Previous study reported betaine administration can attenuate chronic alcohol-induced hepatic cholesterol accumulation (Yang et al., 2017), which was associated with downregulated mRNA expression of SREBP2 and HMGCR. Consistent with these results, hepatic SREBP2 and HMGCR mRNA and protein expression were markedly reduced in the betaine group compared with the controls. A previous study reported that maternal betaine enhanced hepatic cholesterol accumulation through suppressing CYP7A1 expression (Zhao et al., 2019). However, in this study, maternal betaine supplementation decreased hepatic cholesterol accumulation, in association with upregulated mRNA expression of CYP7A1. The inverse results between mammals and birds may be attributed to different nutrients delivery via mother–fetus circle, the placenta in mammals while the eggs in hens. Taken together, the downregulation of SREBP2 and HMGCR indicates suppressed cholesterol biosynthesis in the liver, whereas the upregulation of CYP7A1 implicates enhanced cholesterol conversion or transformation to bile acids. The combined effects of suppressed cholesterol biosynthesis and enhanced cholesterol catabolism may contribute to lower cholesterol content in the liver of betaine-treated offspring chickens.

We previously reported that supplementation of betaine could affect cholesterol metabolism in offspring by affecting carbon metabolism and DNA methylation (Hu et al., 2015, Idriss et al., 2017, Zhao et al., 2019). In this study, maternal betaine supplementation significantly enhanced methionine metabolism and methyl transfer genes expression of BHMT, AHCYL, and DNMT1 at protein levels in the offspring chicken liver, which agrees with a previous finding that maternal betaine supplementation causes BHMT and DNMT1 upregulation in the hypothalamus of offspring cockerels (Idriss et al., 2017). It is worth noting that, one carbon metabolism is essential for providing methyl group to the methylation of DNA, RNA, and histone methylation, thus playing a critical role in the epigenetic gene regulation. DNA methylation has been regarded as a major mechanism accounting for epigenetic gene regulation of betaine (Day and Kempson, 2016, Figueroa-Soto and Valenzuela-Soto, 2018). Previously, we reported that prenatal betaine programs offspring hepatic mRNA expression of SREBF2 and CYP7A1 through DNA methylation in neonatal piglets (Cai et al., 2014).

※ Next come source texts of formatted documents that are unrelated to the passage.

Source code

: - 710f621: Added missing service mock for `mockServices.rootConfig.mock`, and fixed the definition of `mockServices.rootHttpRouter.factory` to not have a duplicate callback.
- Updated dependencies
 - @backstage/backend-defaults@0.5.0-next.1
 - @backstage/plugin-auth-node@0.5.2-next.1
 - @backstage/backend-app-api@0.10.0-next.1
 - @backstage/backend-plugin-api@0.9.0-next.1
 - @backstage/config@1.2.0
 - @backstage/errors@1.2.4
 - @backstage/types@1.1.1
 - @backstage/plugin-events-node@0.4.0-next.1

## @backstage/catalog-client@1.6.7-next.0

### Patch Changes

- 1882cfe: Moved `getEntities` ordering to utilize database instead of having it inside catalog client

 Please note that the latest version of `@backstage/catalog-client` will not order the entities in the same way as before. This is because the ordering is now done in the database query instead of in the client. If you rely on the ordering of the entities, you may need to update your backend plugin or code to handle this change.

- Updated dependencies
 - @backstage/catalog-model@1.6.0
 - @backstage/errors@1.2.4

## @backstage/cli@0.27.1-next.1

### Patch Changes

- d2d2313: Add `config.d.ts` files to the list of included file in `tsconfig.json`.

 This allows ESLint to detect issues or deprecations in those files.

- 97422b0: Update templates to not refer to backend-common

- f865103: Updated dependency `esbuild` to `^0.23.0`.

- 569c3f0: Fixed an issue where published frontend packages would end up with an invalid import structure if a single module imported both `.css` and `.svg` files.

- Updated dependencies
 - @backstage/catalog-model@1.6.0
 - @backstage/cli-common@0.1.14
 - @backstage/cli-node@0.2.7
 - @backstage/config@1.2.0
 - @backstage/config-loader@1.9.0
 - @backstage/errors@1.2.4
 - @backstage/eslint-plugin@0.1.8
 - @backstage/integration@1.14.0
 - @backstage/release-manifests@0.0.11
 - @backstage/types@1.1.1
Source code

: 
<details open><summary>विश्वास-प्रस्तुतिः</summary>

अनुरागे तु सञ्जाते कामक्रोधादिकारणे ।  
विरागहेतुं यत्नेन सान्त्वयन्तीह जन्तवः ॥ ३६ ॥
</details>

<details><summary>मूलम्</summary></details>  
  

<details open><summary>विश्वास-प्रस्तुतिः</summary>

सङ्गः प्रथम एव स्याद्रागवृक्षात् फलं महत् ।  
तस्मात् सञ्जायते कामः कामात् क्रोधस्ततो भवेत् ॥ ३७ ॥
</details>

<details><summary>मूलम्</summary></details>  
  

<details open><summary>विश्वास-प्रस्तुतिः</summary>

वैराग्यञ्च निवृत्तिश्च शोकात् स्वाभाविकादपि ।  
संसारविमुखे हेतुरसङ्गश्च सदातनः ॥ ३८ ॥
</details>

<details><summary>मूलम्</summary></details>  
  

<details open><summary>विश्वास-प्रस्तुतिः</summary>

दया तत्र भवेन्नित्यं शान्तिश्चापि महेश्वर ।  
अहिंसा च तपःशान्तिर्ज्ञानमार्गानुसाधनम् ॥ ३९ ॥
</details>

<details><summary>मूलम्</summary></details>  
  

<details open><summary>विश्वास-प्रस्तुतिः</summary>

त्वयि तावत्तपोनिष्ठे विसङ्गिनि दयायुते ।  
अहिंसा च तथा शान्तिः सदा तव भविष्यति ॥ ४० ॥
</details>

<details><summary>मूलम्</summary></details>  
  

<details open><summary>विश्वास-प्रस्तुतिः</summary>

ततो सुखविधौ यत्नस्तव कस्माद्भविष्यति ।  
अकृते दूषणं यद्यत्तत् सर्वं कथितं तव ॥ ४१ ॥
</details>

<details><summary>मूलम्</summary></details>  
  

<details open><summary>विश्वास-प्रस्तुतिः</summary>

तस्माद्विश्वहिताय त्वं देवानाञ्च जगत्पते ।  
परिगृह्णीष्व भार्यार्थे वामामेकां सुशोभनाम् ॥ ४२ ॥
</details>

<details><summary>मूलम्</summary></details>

However, in the present study, the methylation status of the promoters in response to methyl donor is complex and gene specific. Here, the promoter of SREBP2 gene was found to be hypermethylated, whereas that of CYP7A1 gene was hypomethylated, being reversely linked to the transcriptional repression of SREBP2 gene and transcriptional activation of CYP7A1 gene, respectively, in the liver of betaine-treated chicks. Nevertheless, in the present study, transcriptional regulation of gene expression is complex and mismatches between the methylation level of the promoter and the mRNA abundance of the gene were also observed. For instance, HMGCR and LDLR mRNA was significantly downregulated yet no alteration was detected in the methylation status of its promoter which contains very few CpG sites. Future in-depth studies are needed to unravel the mechanisms of betaine's effect on HMGCR and LDLR gene expression.

Conclusion

In conclusion, we demonstrate that maternal betaine supplementation decreased cholesterol content in the liver of offspring juvenile chickens through epigenetic regulation of cholesterol metabolic genes. Obviously, more in-depth investigations are needed to address whether other regulatory mechanisms are involved in betaine-induced cholesterol metabolic genes expression in the offspring juvenile chicken.